===== Data in this exercise =====

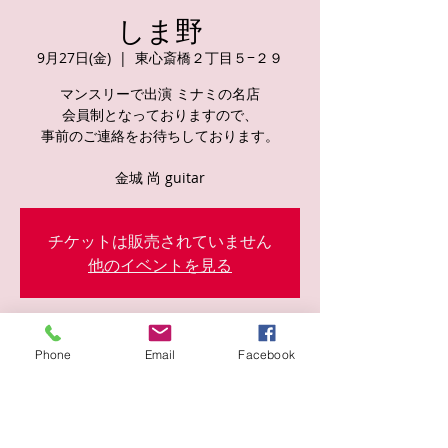
しま野
9月27日(金)
  |  
東心斎橋２丁目５−２９
マンスリーで出演 ミナミの名店
会員制となっておりますので、
事前のご連絡をお待ちしております。
金城 尚 guitar
チケットは販売されていません
他のイベントを見る
日時・場所
Phone
Email
Facebook
2024年9月27日 20:30
東心斎橋２丁目５−２９, 日本、〒542-0083
大阪府大阪市中央区東心斎橋２丁目５−２９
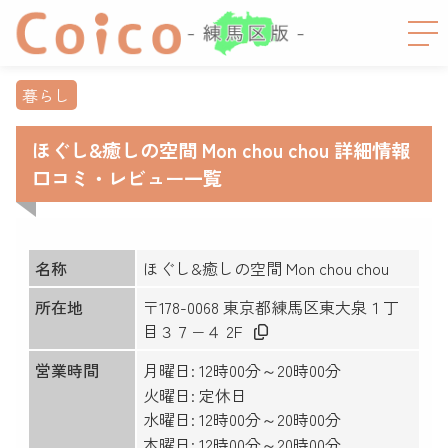
暮らし
ほぐし&癒しの空間 Mon chou chou 詳細情報
口コミ・レビュー一覧
名称
ほぐし&癒しの空間 Mon chou chou
所在地
〒178-0068 東京都練馬区東大泉１丁
目３７−４ 2F
営業時間
月曜日: 12時00分～20時00分
火曜日: 定休日
水曜日: 12時00分～20時00分
木曜日: 12時00分～20時00分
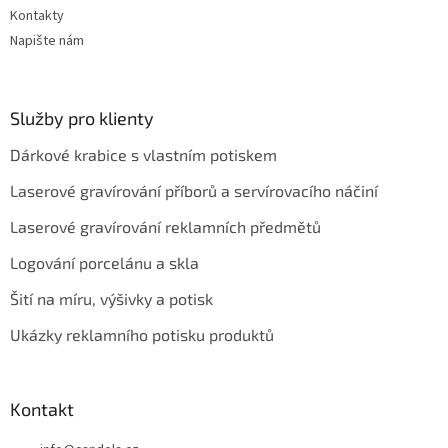
Kontakty
Napište nám
Služby pro klienty
Dárkové krabice s vlastním potiskem
Laserové gravírování příborů a servírovacího náčiní
Laserové gravírování reklamních předmětů
Logování porcelánu a skla
Šití na míru, výšivky a potisk
Ukázky reklamního potisku produktů
Kontakt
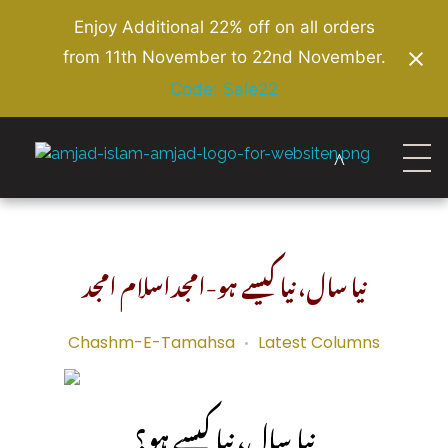
Enjoy Additional 22% off on all orders
from 11th November to 22nd November.
Code: Sale22
Amjad Islam Amjad
Writer & Urdu Poet
نیا سال، نیا کیسے ہو-امجداسلام امجد
Chashm-E-Tamahsa
Latest Columns
نیا سال، نیا کیسے ہو؟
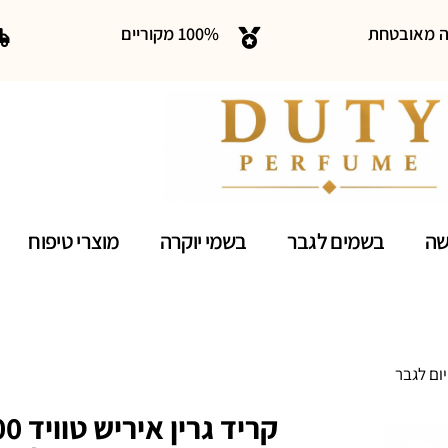
ה מאובטחת
100% מקוריים
שה
בשמים לגבר
בשמי יוקרה
מוצרי טיפוח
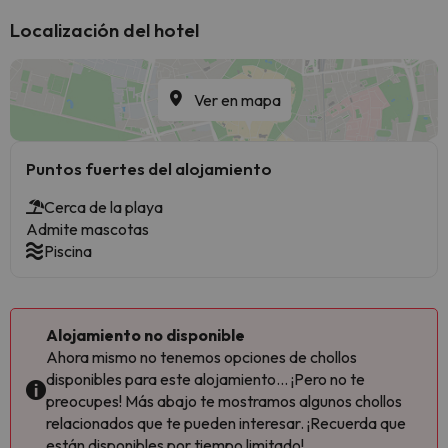
Localización del hotel
Ver en mapa
Puntos fuertes del alojamiento
Cerca de la playa
Admite mascotas
Piscina
Alojamiento no disponible
Ahora mismo no tenemos opciones de chollos
disponibles para este alojamiento... ¡Pero no te
preocupes! Más abajo te mostramos algunos chollos
relacionados que te pueden interesar. ¡Recuerda que
están disponibles por tiempo limitado!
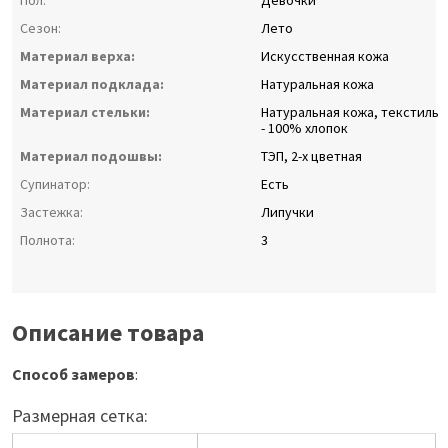
Пол:
Девочки
Сезон:
Лето
Материал верха:
Искусственная кожа
Материал подклада:
Натуральная кожа
Материал стельки:
Натуральная кожа, текстиль
- 100% хлопок
Материал подошвы:
ТЭП, 2-х цветная
Супинатор:
Есть
Застежка:
Липучки
Полнота:
3
Описание товара
Способ замеров
:
Размерная сетка:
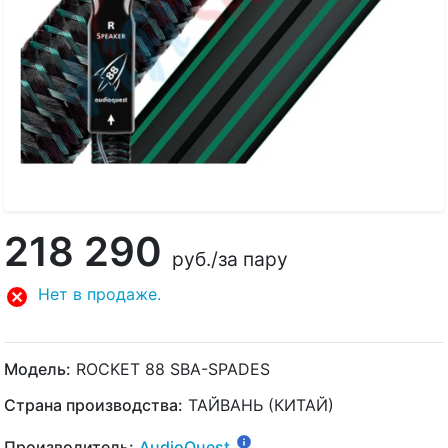
218 290
руб.
/за пару
Нет в продаже.
Модель:
ROCKET 88 SBA-SPADES
Страна производства:
ТАЙВАНЬ (КИТАЙ)
Производитель:
AudioQuest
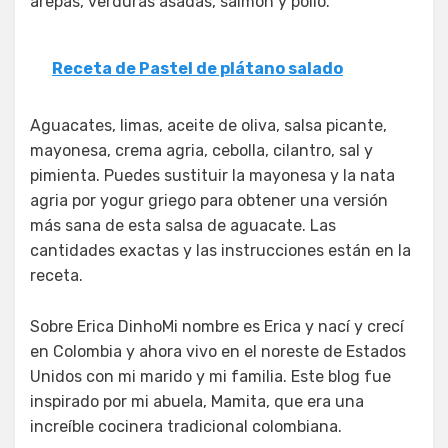
arepas, verduras asadas, salmón y pollo.
Receta de Pastel de plátano salado
Aguacates, limas, aceite de oliva, salsa picante,
mayonesa, crema agria, cebolla, cilantro, sal y
pimienta. Puedes sustituir la mayonesa y la nata
agria por yogur griego para obtener una versión
más sana de esta salsa de aguacate. Las
cantidades exactas y las instrucciones están en la
receta.
Sobre Erica DinhoMi nombre es Erica y nací y crecí
en Colombia y ahora vivo en el noreste de Estados
Unidos con mi marido y mi familia. Este blog fue
inspirado por mi abuela, Mamita, que era una
increíble cocinera tradicional colombiana.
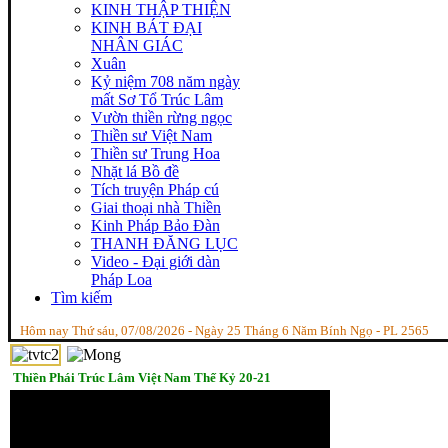
KINH THẬP THIỆN
KINH BÁT ĐẠI
NHÂN GIÁC
Xuân
Kỷ niệm 708 năm ngày
mất Sơ Tổ Trúc Lâm
Vườn thiền rừng ngọc
Thiền sư Việt Nam
Thiền sư Trung Hoa
Nhặt lá Bồ đề
Tích truyện Pháp cú
Giai thoại nhà Thiền
Kinh Pháp Bảo Đàn
THANH ĐĂNG LỤC
Video - Đại giới dàn
Pháp Loa
Tìm kiếm
Hôm nay Thứ sáu, 07/08/2026 - Ngày 25 Tháng 6 Năm Bính Ngọ - PL 2565
Thiền Phái Trúc Lâm Việt Nam Thế Kỷ 20-21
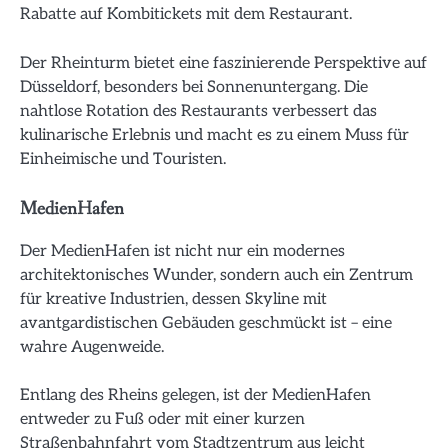
Rabatte auf Kombitickets mit dem Restaurant.
Der Rheinturm bietet eine faszinierende Perspektive auf
Düsseldorf, besonders bei Sonnenuntergang. Die
nahtlose Rotation des Restaurants verbessert das
kulinarische Erlebnis und macht es zu einem Muss für
Einheimische und Touristen.
MedienHafen
Der MedienHafen ist nicht nur ein modernes
architektonisches Wunder, sondern auch ein Zentrum
für kreative Industrien, dessen Skyline mit
avantgardistischen Gebäuden geschmückt ist – eine
wahre Augenweide.
Entlang des Rheins gelegen, ist der MedienHafen
entweder zu Fuß oder mit einer kurzen
Straßenbahnfahrt vom Stadtzentrum aus leicht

=====

▸ **What you are asked to do**:
Repeat the entries exactly, without pictures.

▸ **Exercise answer**:
しま野
9月27日(金)
  |  
東心斎橋２丁目５−２９
マンスリーで出演 ミナミの名店
会員制となっておりますので、
事前のご連絡をお待ちしております。
金城 尚 guitar
チケットは販売されていません
他のイベントを見る
日時・場所
Phone
Email
Facebook
2024年9月27日 20:30
東心斎橋２丁目５−２９, 日本、〒542-0083
大阪府大阪市中央区東心斎橋２丁目５−２９
暮らし
ほぐし&癒しの空間 Mon chou chou 詳細情報
口コミ・レビュー一覧
名称
ほぐし&癒しの空間 Mon chou chou
所在地
〒178-0068 東京都練馬区東大泉１丁
目３７−４ 2F
営業時間
月曜日: 12時00分～20時00分
火曜日: 定休日
水曜日: 12時00分～20時00分
木曜日: 12時00分～20時00分
Kontakty
Napište nám
Služby pro klienty
Dárkové krabice s vlastním potiskem
Laserové gravírování příborů a servírovacího náčiní
Laserové gravírování reklamních předmětů
Logování porcelánu a skla
Šití na míru, výšivky a potisk
Ukázky reklamního potisku produktů
Kontakt
Enjoy Additional 22% off on all orders
from 11th November to 22nd November.
Code: Sale22
Amjad Islam Amjad
Writer & Urdu Poet
نیا سال، نیا کیسے ہو-امجداسلام امجد
Chashm-E-Tamahsa
Latest Columns
نیا سال، نیا کیسے ہو؟
ה מאובטחת
100% מקוריים
שה
בשמים לגבר
בשמי יוקרה
מוצרי טיפוח
Localización del hotel
Ver en mapa
Puntos fuertes del alojamiento
Cerca de la playa
Admite mascotas
Piscina
Alojamiento no disponible
Ahora mismo no tenemos opciones de chollos
disponibles para este alojamiento... ¡Pero no te
preocupes! Más abajo te mostramos algunos chollos
relacionados que te pueden interesar. ¡Recuerda que
están disponibles por tiempo limitado!
Пол:
Девочки
Сезон:
Лето
Материал верха:
Искусственная кожа
Материал подклада:
Натуральная кожа
Материал стельки:
Натуральная кожа, текстиль
- 100% хлопок
Материал подошвы:
ТЭП, 2-х цветная
Супинатор:
Есть
Застежка:
Липучки
Полнота:
3
Описание товара
Способ замеров
:
Размерная сетка:
218 290
руб.
/за пару
Нет в продаже.
Модель:
ROCKET 88 SBA-SPADES
Страна производства:
ТАЙВАНЬ (КИТАЙ)
Производитель:
AudioQuest
arepas, verduras asadas, salmón y pollo.
Receta de Pastel de plátano salado
Aguacates, limas, aceite de oliva, salsa picante,
mayonesa, crema agria, cebolla, cilantro, sal y
pimienta. Puedes sustituir la mayonesa y la nata
agria por yogur griego para obtener una versión
más sana de esta salsa de aguacate. Las
cantidades exactas y las instrucciones están en la
receta.
Sobre Erica DinhoMi nombre es Erica y nací y crecí
en Colombia y ahora vivo en el noreste de Estados
Unidos con mi marido y mi familia. Este blog fue
inspirado por mi abuela, Mamita, que era una
increíble cocinera tradicional colombiana.
KINH THẬP THIỆN
KINH BÁT ĐẠI
NHÂN GIÁC
Xuân
Kỷ niệm 708 năm ngày
mất Sơ Tổ Trúc Lâm
Vườn thiền rừng ngọc
Thiền sư Việt Nam
Thiền sư Trung Hoa
Nhặt lá Bồ đề
Tích truyện Pháp cú
Giai thoại nhà Thiền
Kinh Pháp Bảo Đàn
THANH ĐĂNG LỤC
Video - Đại giới dàn
Pháp Loa
Tìm kiếm
Hôm nay Thứ sáu, 07/08/2026 - Ngày 25 Tháng 6 Năm Bính Ngọ - PL 2565
Thiền Phái Trúc Lâm Việt Nam Thế Kỷ 20-21
Rabatte auf Kombitickets mit dem Restaurant.
Der Rheinturm bietet eine faszinierende Perspektive auf
Düsseldorf, besonders bei Sonnenuntergang. Die
nahtlose Rotation des Restaurants verbessert das
kulinarische Erlebnis und macht es zu einem Muss für
Einheimische und Touristen.
MedienHafen
Der MedienHafen ist nicht nur ein modernes
architektonisches Wunder, sondern auch ein Zentrum
für kreative Industrien, dessen Skyline mit
avantgardistischen Gebäuden geschmückt ist – eine
wahre Augenweide.
Entlang des Rheins gelegen, ist der MedienHafen
entweder zu Fuß oder mit einer kurzen
Straßenbahnfahrt vom Stadtzentrum aus leicht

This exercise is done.